Нойбут вызвал дежурившего подполковника Шольфа и сказал:

– Принесите мне стенограмму совещания, которое я созывал, – о будущем Кракова.

Шольф положил перед генералом стенограмму совещания, созванного им в связи с акцией по уничтожению очагов славизма.

Нойбут сидел за столом – строгий; мундир в талии перехвачен широким черным ремнем, сапоги – каблук к каблуку, как на параде. Он внимательно перечитал стенограмму и поставил галочку против своих слов: «Между прочим, Биргоф, я плакал от восторга в Лувре. Я бы возражал против этой акции, если бы не отдавал себе отчета в том, что она необходима – как военное мероприятие».

Он откинулся на высокую спинку и подумал: «Ну что ж… По-моему, это достойно. Я говорил как солдат».

Он отложил стенограмму, потянулся, замер, сцепив пальцы рук. Усмехнулся – возле его рук лежали пальцы дьявола, вцепившиеся в бумаги из сегодняшней почты.

«Вот оно, – подумал Нойбут. – Все мое наиболее важное и страшное хранится в этих лапах. Я был у Гиммлера, когда он говорил о целях уничтожения славизма и его очагов. Эти цели продиктованы их политическими и расовыми устремлениями, а не требованием военной обстановки. А я согласился с ним. И все слышали это. Неизвестно, что страшнее: мои фразы в этой стенограмме или же обоснование необходимости уничтожения там, у Гиммлера в кабинете. Самое худшее, если я предстану перед судом потомков в роли дешевого балаганного двуликого актера, а не солдата».

Нойбут расцепил похолодевшие пальцы, поднялся, пристукнул кулаком по столу, выключил свет, открыл окно и сказал:

– Только драться… До конца…

С этим он лег. Уснул легко.

Порыв ветра слизнул со стола несколько листков. Пролетев через всю комнату, они мягко скользнули под кровать.

Поднялся Нойбут, как обычно, в шесть утра. Сделал гимнастику, принял ледяной душ, сам побрился и вызвал Шольфа.

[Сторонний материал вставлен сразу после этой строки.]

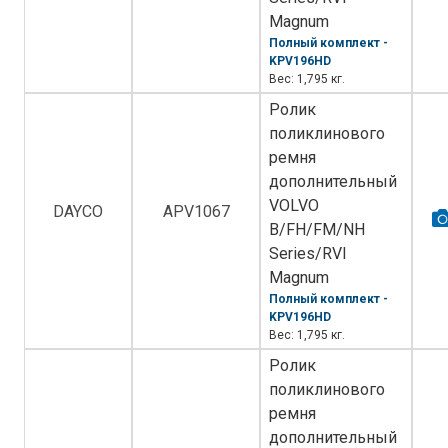
Magnum
Полный комплект -
KPV196HD
Вес: 1,795 кг.
Ролик
поликлинового
ремня
дополнительный
VOLVO
DAYCO
APV1067
B/FH/FM/NH
Series/RVI
Magnum
Полный комплект -
KPV196HD
Вес: 1,795 кг.
Ролик
поликлинового
ремня
дополнительный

– Пусть мне сменят этот зажим для бумаг, – попросил он, указав глазами на пальцы дьявола. – Абракадабра какая-то. Вкус трусливого мещанина, разбогатевшего на сводничестве.

Шольф сразу же пошел отдать соответствующее распоряжение. Через несколько минут генерал в сопровождении дежурных адъютантов вышел из своего номера. Проходя мимо замершего по стойке «смирно» офицера охраны СС, дежурного по этажу инвалида и польской горничной, он остановился и сказал:

– Я оставил на тумбочке рубашку. Постирайте ее, пожалуйста. Но ни в коем случае не крахмалить. Воротничок должен быть мягким.

– Хорошо, господин генерал.

Нойбут протянул пани Зосе леденец:

– Это вашим внукам.

Она сделала низкий книксен, принимая подарок, и тихо ответила:

– Благодарю вас, у меня нет внуков.

– Дайте сыну, – улыбнулся Нойбут, – пусть точит зубы.

Пани Зося сделала книксен еще раз:

– Я одинока, господин генерал. Я съем леденец сама.


Ее сын сидел в тюрьме, дожидаясь расстрела. Он был приговорен к расстрелу имперским народным судом в Бреслау. Он был связным у Седого. Он не открыл своего имени, иначе пани Зося не смогла бы работать здесь. Пани Зося не стала обращаться за помощью к генералу – он, возможно, спас бы жизнь сыну. Подполью пани Зося была нужна в офицерской гостинице.


Пани Зося вошла в номер к генералу, сложила в сумку рубашку и начала уборку. Сначала она перестелила постель – ей показалось, что Нойбут недостаточно аккуратно взбил подушку, потом вытерла пыль и начала протирать паркет провощенным куском фетра. Она увидала под кроватью два листка бумаги, взяла их и быстро спрятала в сумку. Через два часа кончилась ее смена, и пани Зося вышла из гостиницы под руку с дежурным инвалидом-фельдфебелем – он у нее столовался.